TASK DIRECTIONS:
Copy every line of the records below word for word, keeping them in the same order.

An excerpt from a dataset:
========================

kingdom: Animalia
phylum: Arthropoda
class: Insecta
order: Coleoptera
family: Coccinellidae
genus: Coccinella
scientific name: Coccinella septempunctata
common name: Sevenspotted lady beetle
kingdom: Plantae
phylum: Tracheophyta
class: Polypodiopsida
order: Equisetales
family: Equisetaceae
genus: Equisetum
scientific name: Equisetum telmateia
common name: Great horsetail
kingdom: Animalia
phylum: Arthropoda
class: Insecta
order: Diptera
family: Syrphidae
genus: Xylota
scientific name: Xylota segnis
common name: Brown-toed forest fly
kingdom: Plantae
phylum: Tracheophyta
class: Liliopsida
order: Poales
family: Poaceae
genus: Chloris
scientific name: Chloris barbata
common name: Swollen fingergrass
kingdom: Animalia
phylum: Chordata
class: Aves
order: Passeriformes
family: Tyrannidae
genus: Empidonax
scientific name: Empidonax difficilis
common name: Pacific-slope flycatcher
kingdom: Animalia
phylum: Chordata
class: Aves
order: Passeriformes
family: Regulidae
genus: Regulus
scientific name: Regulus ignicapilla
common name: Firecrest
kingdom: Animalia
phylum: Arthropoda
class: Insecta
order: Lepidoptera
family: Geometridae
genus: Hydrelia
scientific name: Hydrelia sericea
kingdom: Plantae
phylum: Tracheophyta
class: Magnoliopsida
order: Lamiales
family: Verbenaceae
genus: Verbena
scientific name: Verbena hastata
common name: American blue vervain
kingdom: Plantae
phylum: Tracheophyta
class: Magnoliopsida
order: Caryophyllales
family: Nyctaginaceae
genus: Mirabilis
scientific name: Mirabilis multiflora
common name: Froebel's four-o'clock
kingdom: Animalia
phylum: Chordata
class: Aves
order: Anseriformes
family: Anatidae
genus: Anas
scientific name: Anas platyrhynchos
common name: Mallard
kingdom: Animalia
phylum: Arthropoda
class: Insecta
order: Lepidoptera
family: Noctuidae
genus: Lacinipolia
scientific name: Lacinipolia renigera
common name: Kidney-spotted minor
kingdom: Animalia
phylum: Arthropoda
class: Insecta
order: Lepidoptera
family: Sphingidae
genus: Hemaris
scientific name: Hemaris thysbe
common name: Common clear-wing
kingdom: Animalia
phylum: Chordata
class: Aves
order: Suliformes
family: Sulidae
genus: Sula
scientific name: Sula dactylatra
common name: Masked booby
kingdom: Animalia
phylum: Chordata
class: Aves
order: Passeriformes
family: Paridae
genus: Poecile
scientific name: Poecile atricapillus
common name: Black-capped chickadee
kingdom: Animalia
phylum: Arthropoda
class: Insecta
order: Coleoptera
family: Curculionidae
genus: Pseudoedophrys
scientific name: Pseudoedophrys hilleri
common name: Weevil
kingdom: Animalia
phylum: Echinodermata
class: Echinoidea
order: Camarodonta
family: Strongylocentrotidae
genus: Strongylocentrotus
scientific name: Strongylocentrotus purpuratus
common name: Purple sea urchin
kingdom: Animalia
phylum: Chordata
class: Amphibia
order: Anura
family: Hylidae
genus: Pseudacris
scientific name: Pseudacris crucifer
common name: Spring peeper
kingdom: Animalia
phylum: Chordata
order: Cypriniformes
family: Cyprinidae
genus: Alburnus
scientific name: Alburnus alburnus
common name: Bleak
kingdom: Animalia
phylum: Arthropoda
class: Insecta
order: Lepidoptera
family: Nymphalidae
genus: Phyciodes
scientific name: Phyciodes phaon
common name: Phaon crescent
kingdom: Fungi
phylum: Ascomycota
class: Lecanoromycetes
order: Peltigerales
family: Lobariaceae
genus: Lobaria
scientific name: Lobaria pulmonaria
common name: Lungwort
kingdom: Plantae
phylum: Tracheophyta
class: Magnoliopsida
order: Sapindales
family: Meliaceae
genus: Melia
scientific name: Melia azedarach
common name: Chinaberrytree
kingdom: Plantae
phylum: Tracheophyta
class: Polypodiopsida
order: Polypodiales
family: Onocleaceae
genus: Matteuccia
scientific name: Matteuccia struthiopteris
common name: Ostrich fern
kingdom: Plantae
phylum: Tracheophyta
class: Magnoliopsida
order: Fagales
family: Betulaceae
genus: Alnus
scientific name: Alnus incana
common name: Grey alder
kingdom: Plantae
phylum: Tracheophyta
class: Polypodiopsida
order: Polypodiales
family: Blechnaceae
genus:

========================

ANSWER FOR THIS EXERCISE:
kingdom: Animalia
phylum: Arthropoda
class: Insecta
order: Coleoptera
family: Coccinellidae
genus: Coccinella
scientific name: Coccinella septempunctata
common name: Sevenspotted lady beetle
kingdom: Plantae
phylum: Tracheophyta
class: Polypodiopsida
order: Equisetales
family: Equisetaceae
genus: Equisetum
scientific name: Equisetum telmateia
common name: Great horsetail
kingdom: Animalia
phylum: Arthropoda
class: Insecta
order: Diptera
family: Syrphidae
genus: Xylota
scientific name: Xylota segnis
common name: Brown-toed forest fly
kingdom: Plantae
phylum: Tracheophyta
class: Liliopsida
order: Poales
family: Poaceae
genus: Chloris
scientific name: Chloris barbata
common name: Swollen fingergrass
kingdom: Animalia
phylum: Chordata
class: Aves
order: Passeriformes
family: Tyrannidae
genus: Empidonax
scientific name: Empidonax difficilis
common name: Pacific-slope flycatcher
kingdom: Animalia
phylum: Chordata
class: Aves
order: Passeriformes
family: Regulidae
genus: Regulus
scientific name: Regulus ignicapilla
common name: Firecrest
kingdom: Animalia
phylum: Arthropoda
class: Insecta
order: Lepidoptera
family: Geometridae
genus: Hydrelia
scientific name: Hydrelia sericea
kingdom: Plantae
phylum: Tracheophyta
class: Magnoliopsida
order: Lamiales
family: Verbenaceae
genus: Verbena
scientific name: Verbena hastata
common name: American blue vervain
kingdom: Plantae
phylum: Tracheophyta
class: Magnoliopsida
order: Caryophyllales
family: Nyctaginaceae
genus: Mirabilis
scientific name: Mirabilis multiflora
common name: Froebel's four-o'clock
kingdom: Animalia
phylum: Chordata
class: Aves
order: Anseriformes
family: Anatidae
genus: Anas
scientific name: Anas platyrhynchos
common name: Mallard
kingdom: Animalia
phylum: Arthropoda
class: Insecta
order: Lepidoptera
family: Noctuidae
genus: Lacinipolia
scientific name: Lacinipolia renigera
common name: Kidney-spotted minor
kingdom: Animalia
phylum: Arthropoda
class: Insecta
order: Lepidoptera
family: Sphingidae
genus: Hemaris
scientific name: Hemaris thysbe
common name: Common clear-wing
kingdom: Animalia
phylum: Chordata
class: Aves
order: Suliformes
family: Sulidae
genus: Sula
scientific name: Sula dactylatra
common name: Masked booby
kingdom: Animalia
phylum: Chordata
class: Aves
order: Passeriformes
family: Paridae
genus: Poecile
scientific name: Poecile atricapillus
common name: Black-capped chickadee
kingdom: Animalia
phylum: Arthropoda
class: Insecta
order: Coleoptera
family: Curculionidae
genus: Pseudoedophrys
scientific name: Pseudoedophrys hilleri
common name: Weevil
kingdom: Animalia
phylum: Echinodermata
class: Echinoidea
order: Camarodonta
family: Strongylocentrotidae
genus: Strongylocentrotus
scientific name: Strongylocentrotus purpuratus
common name: Purple sea urchin
kingdom: Animalia
phylum: Chordata
class: Amphibia
order: Anura
family: Hylidae
genus: Pseudacris
scientific name: Pseudacris crucifer
common name: Spring peeper
kingdom: Animalia
phylum: Chordata
order: Cypriniformes
family: Cyprinidae
genus: Alburnus
scientific name: Alburnus alburnus
common name: Bleak
kingdom: Animalia
phylum: Arthropoda
class: Insecta
order: Lepidoptera
family: Nymphalidae
genus: Phyciodes
scientific name: Phyciodes phaon
common name: Phaon crescent
kingdom: Fungi
phylum: Ascomycota
class: Lecanoromycetes
order: Peltigerales
family: Lobariaceae
genus: Lobaria
scientific name: Lobaria pulmonaria
common name: Lungwort
kingdom: Plantae
phylum: Tracheophyta
class: Magnoliopsida
order: Sapindales
family: Meliaceae
genus: Melia
scientific name: Melia azedarach
common name: Chinaberrytree
kingdom: Plantae
phylum: Tracheophyta
class: Polypodiopsida
order: Polypodiales
family: Onocleaceae
genus: Matteuccia
scientific name: Matteuccia struthiopteris
common name: Ostrich fern
kingdom: Plantae
phylum: Tracheophyta
class: Magnoliopsida
order: Fagales
family: Betulaceae
genus: Alnus
scientific name: Alnus incana
common name: Grey alder
kingdom: Plantae
phylum: Tracheophyta
class: Polypodiopsida
order: Polypodiales
family: Blechnaceae
genus:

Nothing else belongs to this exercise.